The cases of regional governors and mayors who issue orders against the COVID-19 emergency are multiplying (Abruzzo is only the last in order of time.) They are limiting the constitutional rights of citizens, imposing administrative sanctions and using the municipal police as a security force while claiming to “abide the law”.
These measures are illegitimate because only a Parliament-enacted law, even and above all and in emergency, can compress Constitution-granted rights. Government and Parliament cannot let this constitutional rip with impunity. In doing so, they would legitimize the concept that in times of emergency “whoever does is right”, and then – when the storm is gone – somebody will verify the legitimacy of it.
But, in the meantime, Italy goes back in time and shatters into many fiefdoms – large and small – in which there is the law of the local “feudatory” who claims to negotiate as equals, or even in a position of superiority, with the central power. And the citizens, clutched in the grip of two opposing powers, do not know who to listen to and to whom to obey.
This is the consequence of the way public security was handled when Title V of the Italian Constitution was amended and subsequent acts were issued. Behind puns that distinguished Byzantinistically public security from administrative security and urban security, “decentralization” laid the foundations for the condition of public disorder and public insecurity that we are experiencing.
To aggravate the situation lies the misperception of the role and limits of individual rights which, even in the perception of scholars and (sometimes self-styled) experts become selfish rights or – as I have defined them in a forthcoming paper – ?berrights: individual claims which, for this alone, must rise to the rank of impassable limit of the action of anyone, including the State.

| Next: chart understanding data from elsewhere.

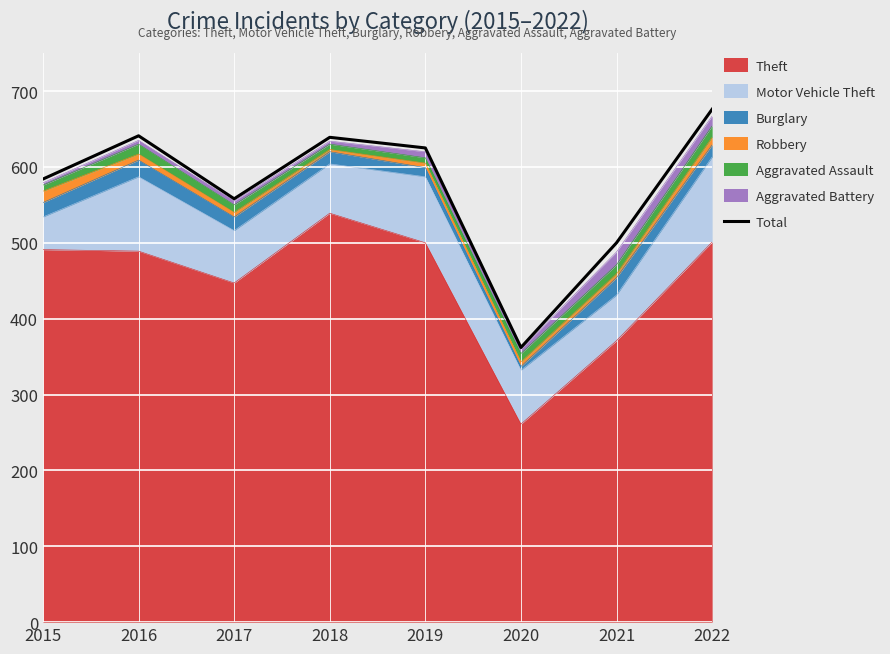

How many points are higher than both their immediate neighbors (excluding endpoints)?

2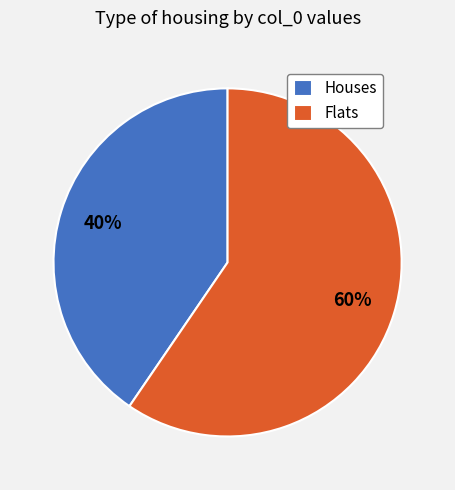

Count the number of slices in the pie.

2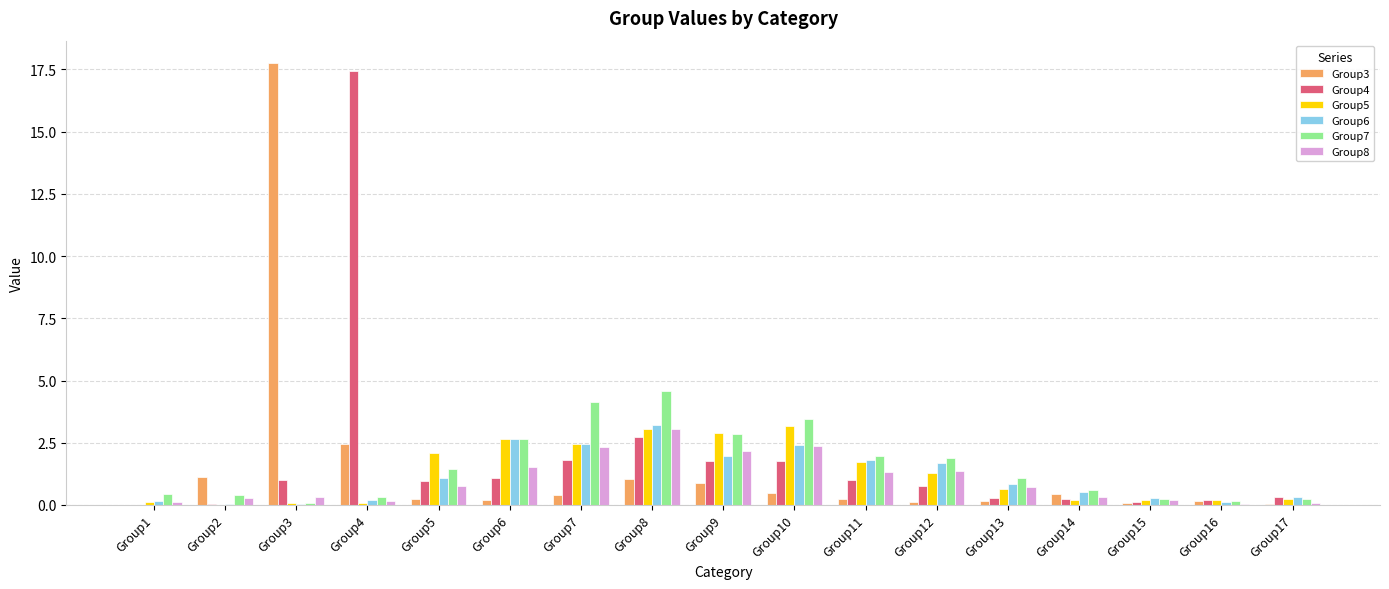

Is it true that Group6 equals 0.1 at Group16?

True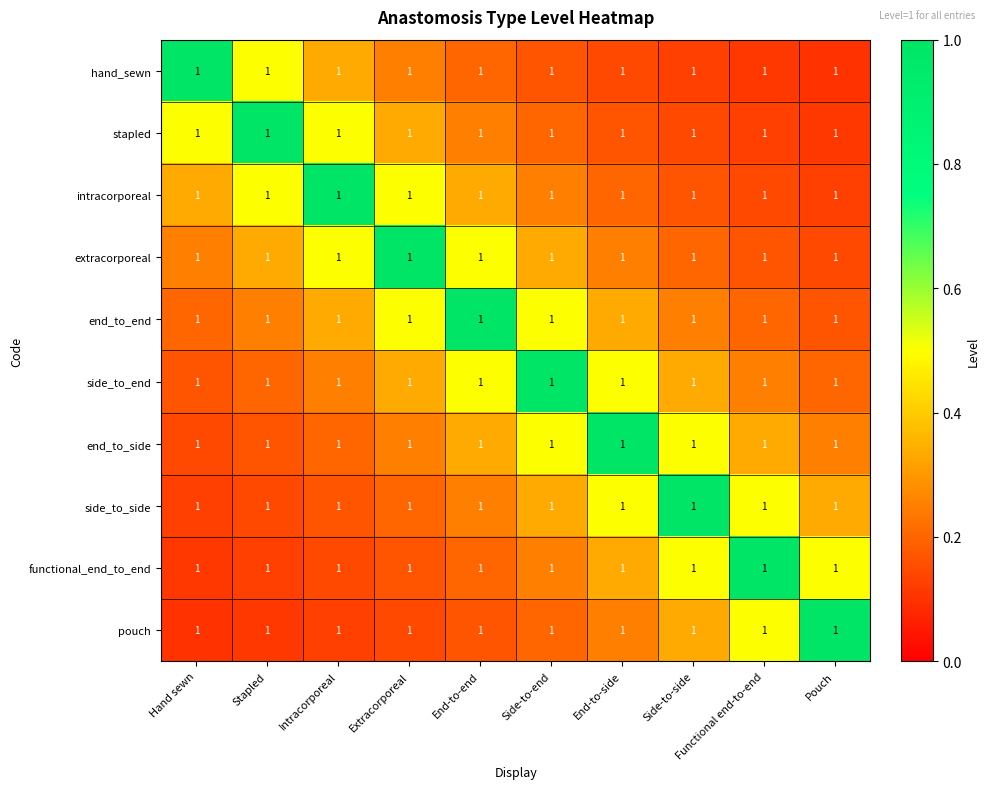

At Extracorporeal, list the series in order from smallest to largest.

pouch, functional_end_to_end, side_to_side, hand_sewn, end_to_side, stapled, side_to_end, intracorporeal, end_to_end, extracorporeal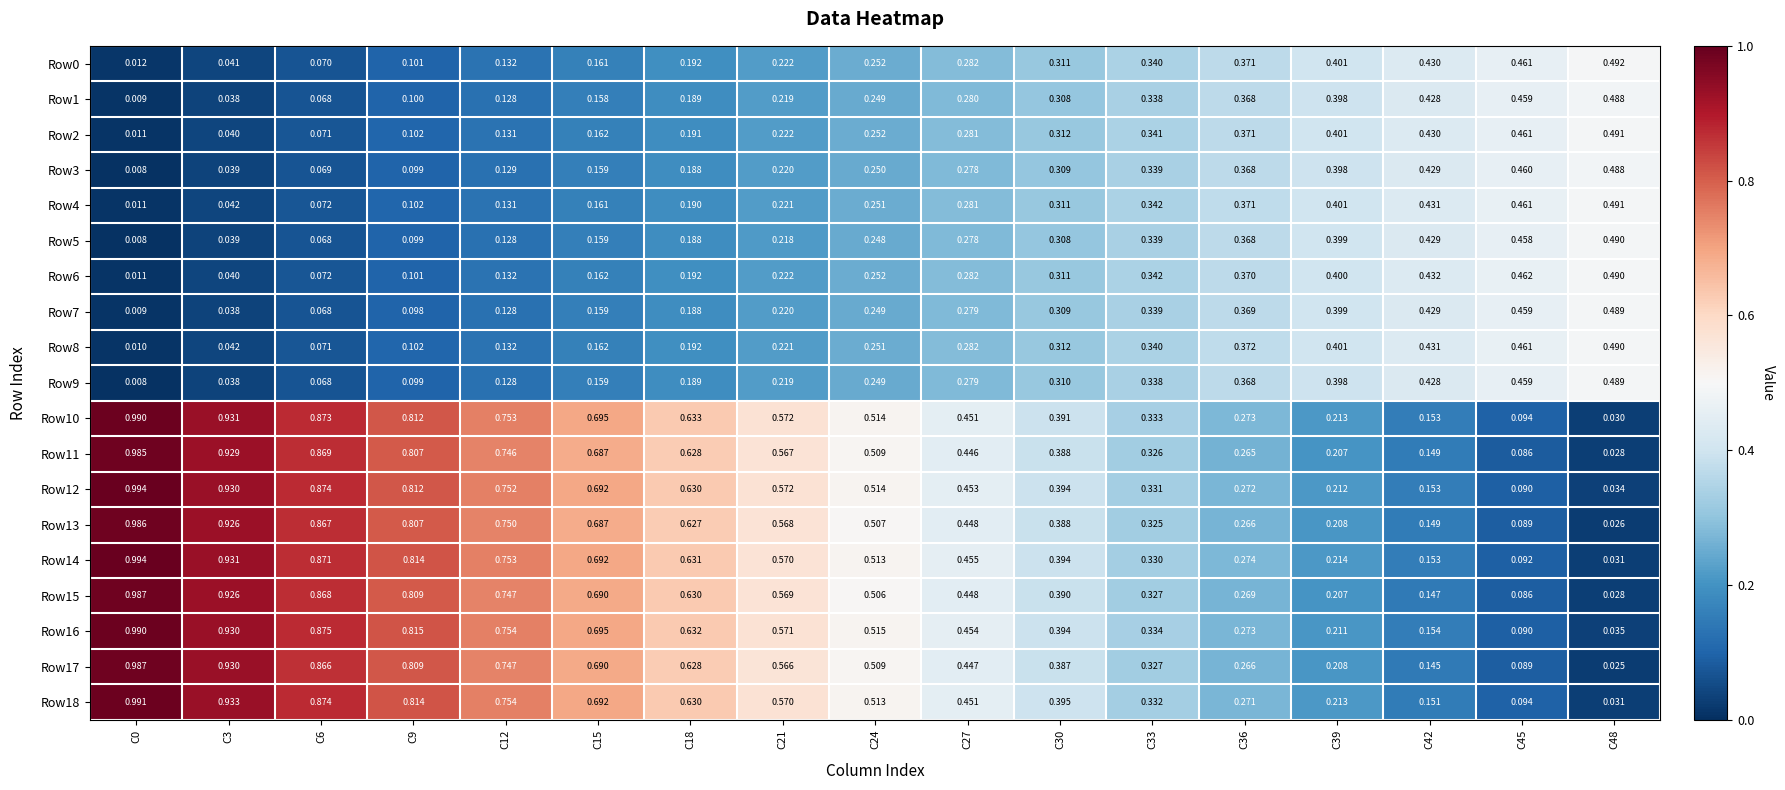

Is the value of Row6 at C18 greater than the value of Row13 at C48?

Yes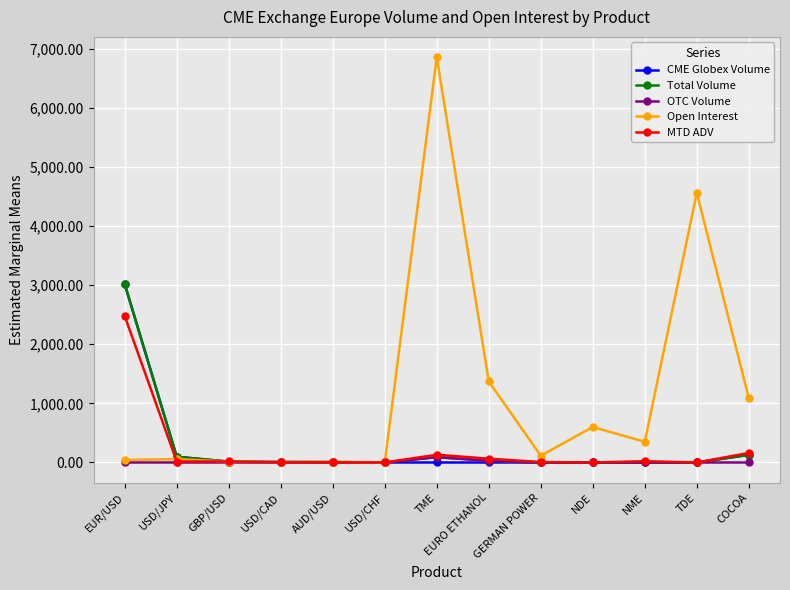

Is it true that OTC Volume equals 0.0 at GERMAN POWER?

True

Thus, instead of adopting an obviously sensible and important measure such as the analysis of the geolocation data of mobile phones in order to reconstruct by name the movements and contacts of those infected, precious days are lost because of the “violation of privacy” and compliance with a rule, the regulation on the protection of personal data, which clearly does not apply to cases of emergency health and public security. While none of these scholars and (sometimes self-styled) experts dwell on far more important issues such as the fact that powerless entities have restricted our freedom of movement and association. Or the fact that a blocked justice makes it possible for criminals, but also (local) institutions, to abuse it without any possibility to react.
But who cares about all this? Why should we care about such issues when people die and lose their jobs? Isn’t challenging measures that are illegal but correct in substance a criminal act itself, because they are intended to save lives?
The answer is in the immortal words of Dante Alighieri: Il modo ancor m’offende.
Therefore, I do not question the importance or value of the substance of the measures adopted, but the way, that is, the source of power, to imposes them. It is precisely in times of war that it is fundamental to respect the rules – first and foremost – of the hierarchy of public powers, because only in this way can we avoid the struggle of “all against all”, both institutional and individual.
It is the short circuit of law, the one that leads to say “who cares” about laws, we have other things to think about, and that contrary to what has always been thought, has not opened the way to the much feared (but desired) “strong man in command” but to a shattering of the pillars of our system. We thought they were made of steel, but they turned out to be more fragile than clay.
And the short circuit of law can only result in the blackout of democracy, at the very moment when we would need a light to find our way out.